• [Work instructions] Repeat every line of the material below without changing a word, and leave out the pictures.

• [Exercise data]
****************************************
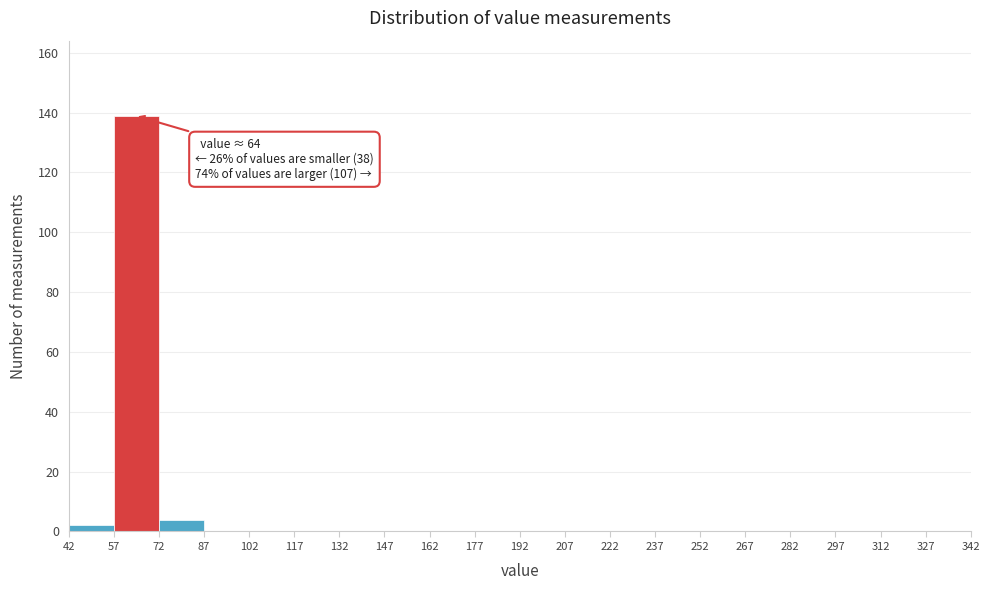

Over which range of the x-axis is the bar tallest?

57 to 72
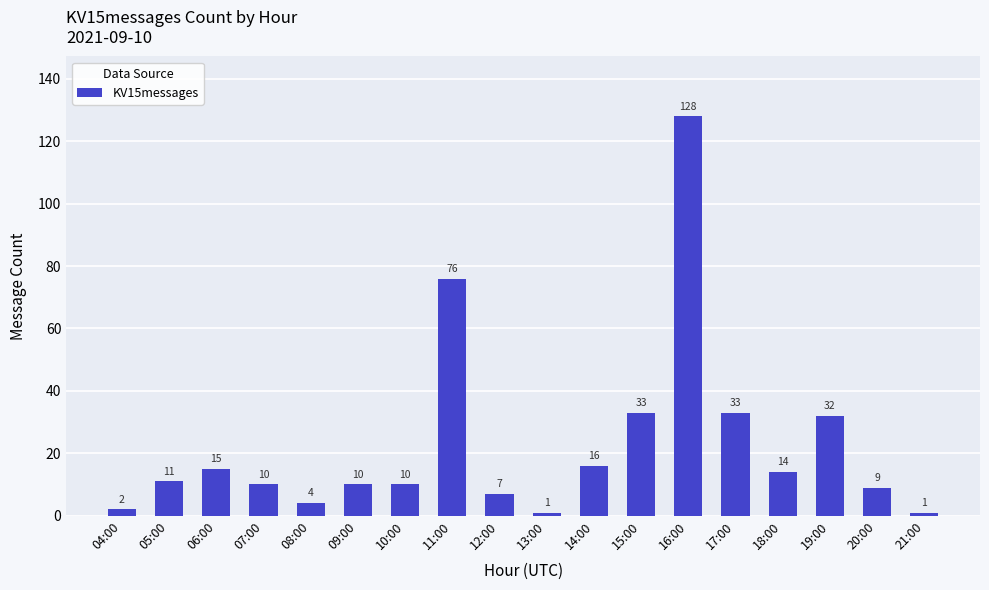

What is the sum of the values at 09:00 and 14:00?

26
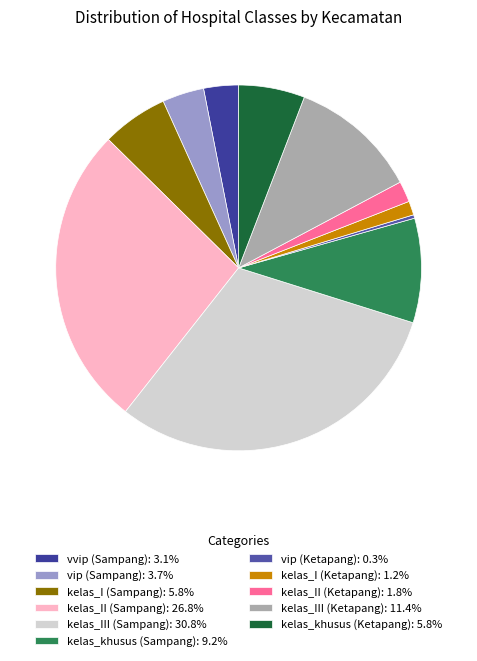

To the nearest percent, what is the difference between the kelas_I (Ketapang) and vvip (Sampang) slice percentages?

2%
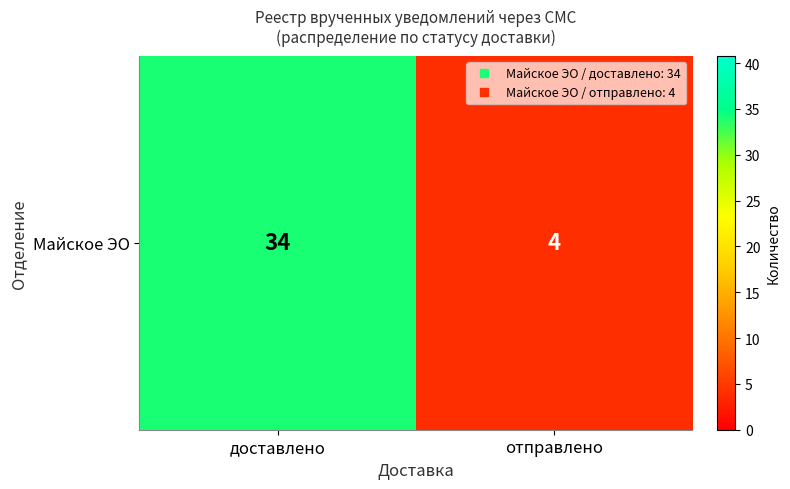

Where is the data nearest to the value 19?

доставлено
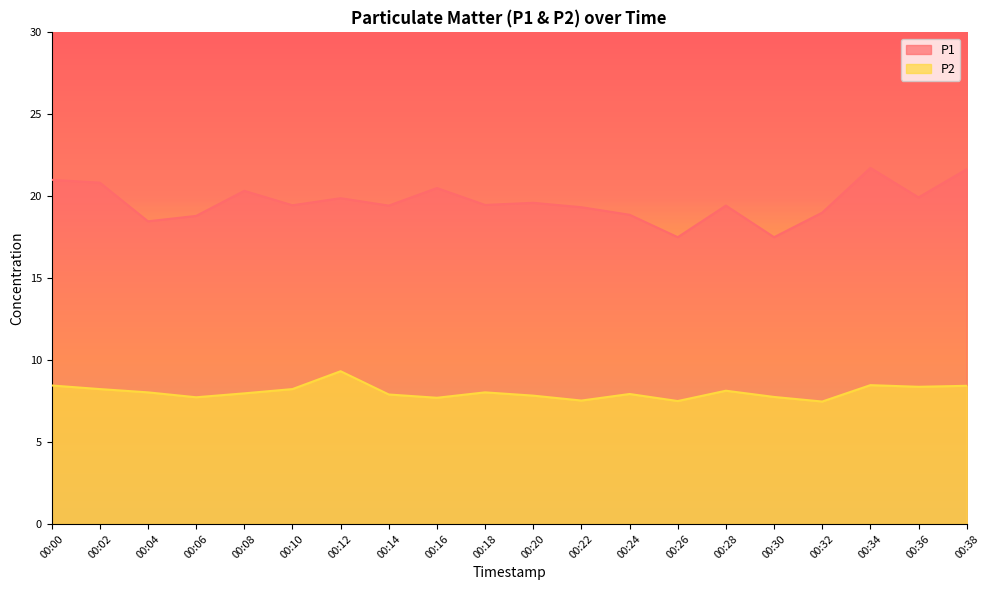

Which series has the widest spread of values?

P1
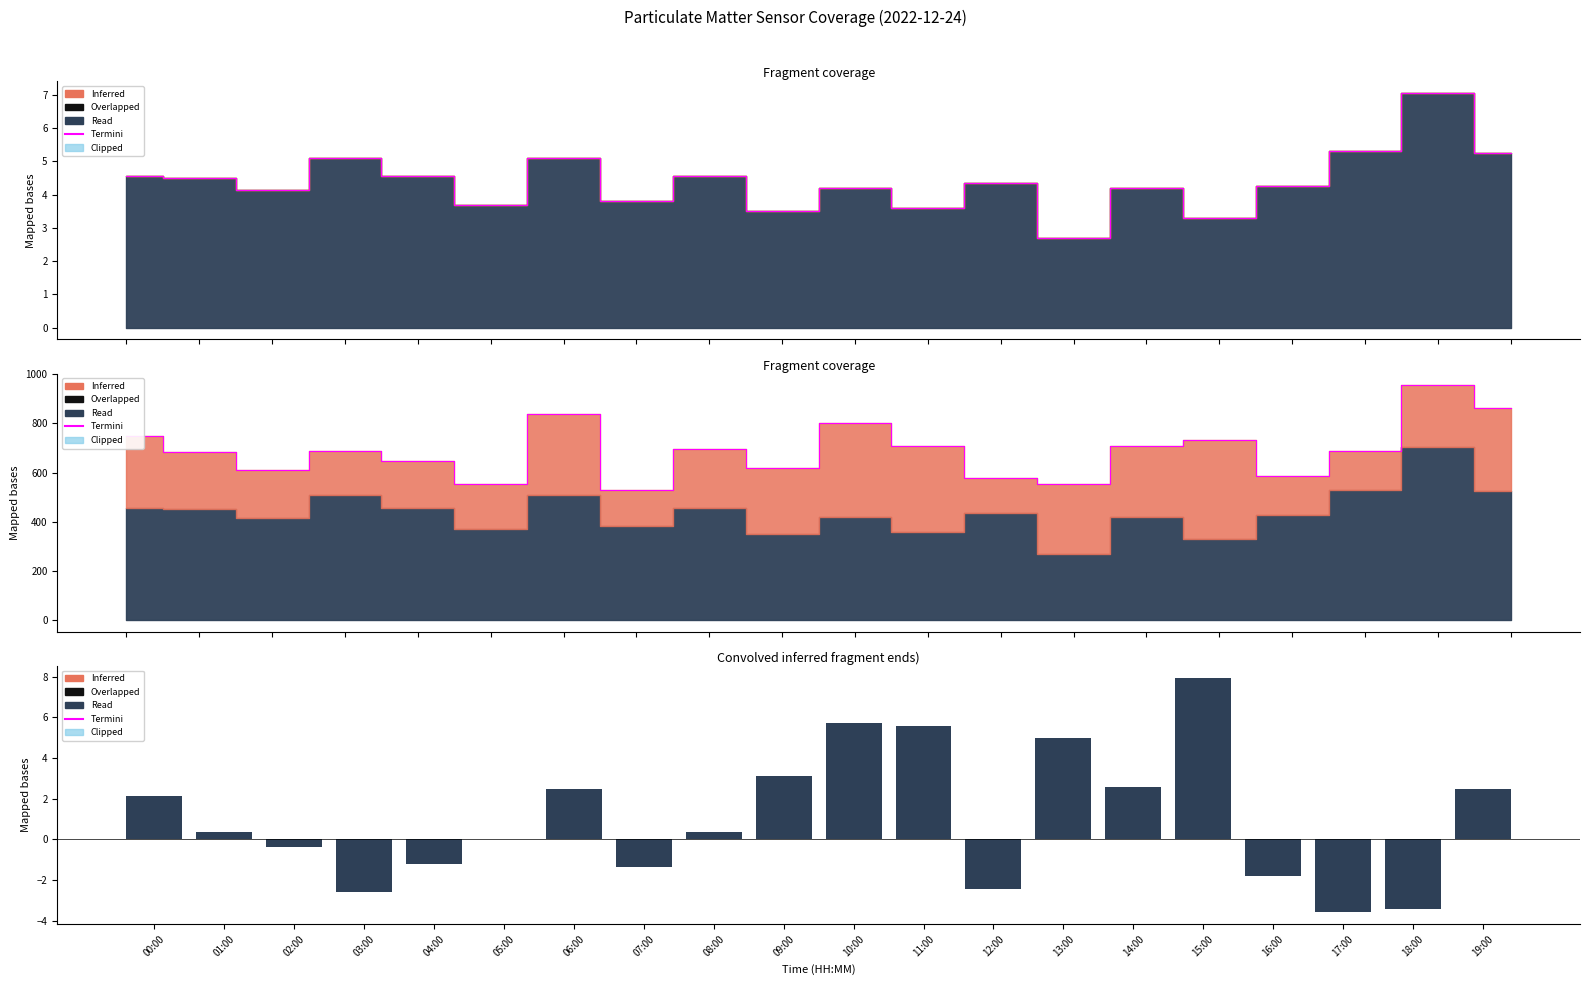

Rank the series by their average value, from lowest to highest.

Convolved inferred fragment ends, Termini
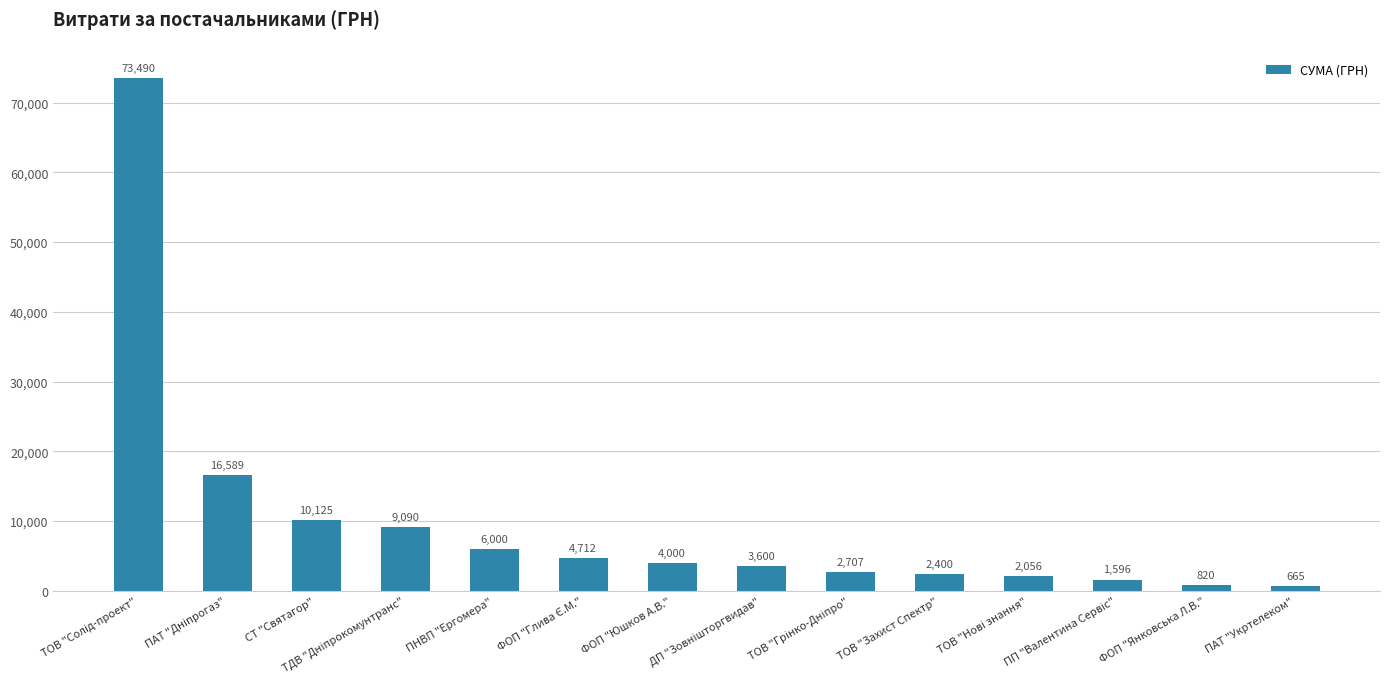

How many bars are there in total?

14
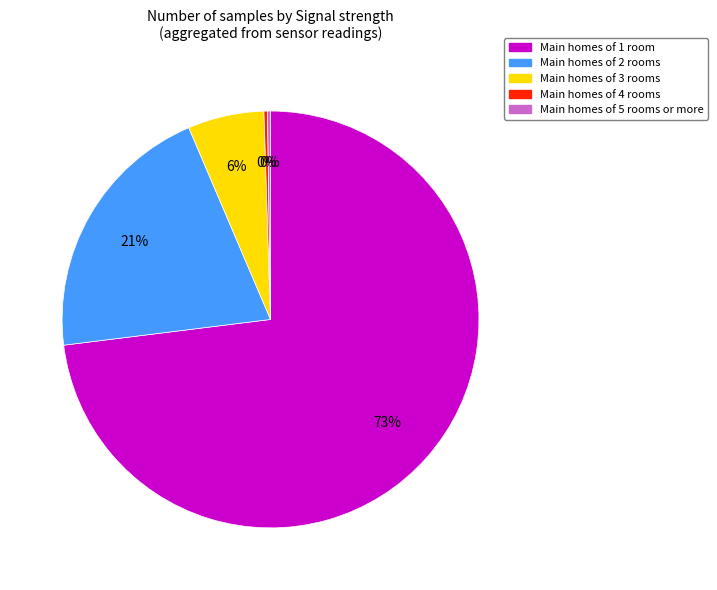

To the nearest percent, what is the average slice percentage?

20%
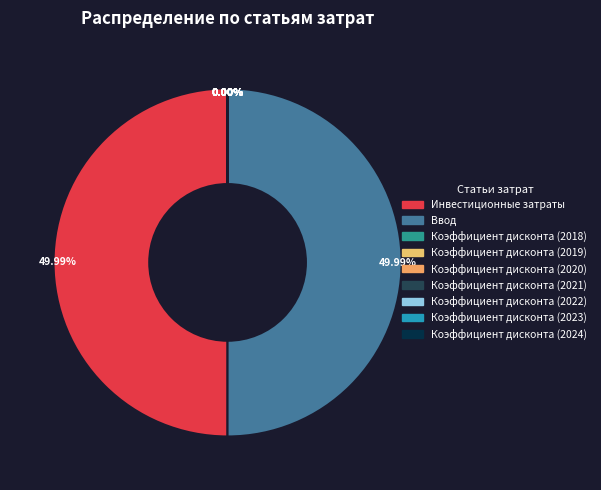

To the nearest percent, what is the average slice percentage?

11%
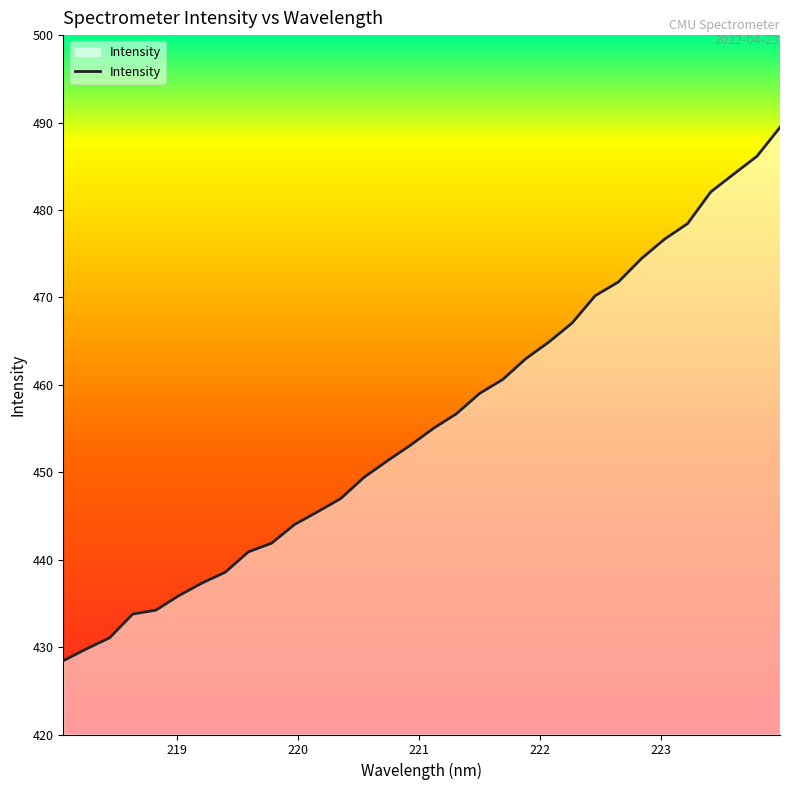

What is the difference between the maximum and minimum values?

61.0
****************************************
• [Reply]
Over which range of the x-axis is the bar tallest?

57 to 72

What is the sum of the values at 09:00 and 14:00?

26

To the nearest percent, what is the difference between the kelas_I (Ketapang) and vvip (Sampang) slice percentages?

2%

Where is the data nearest to the value 19?

доставлено

Which series has the widest spread of values?

P1

Rank the series by their average value, from lowest to highest.

Convolved inferred fragment ends, Termini

How many bars are there in total?

14

To the nearest percent, what is the average slice percentage?

20%

To the nearest percent, what is the average slice percentage?

11%

What is the difference between the maximum and minimum values?

61.0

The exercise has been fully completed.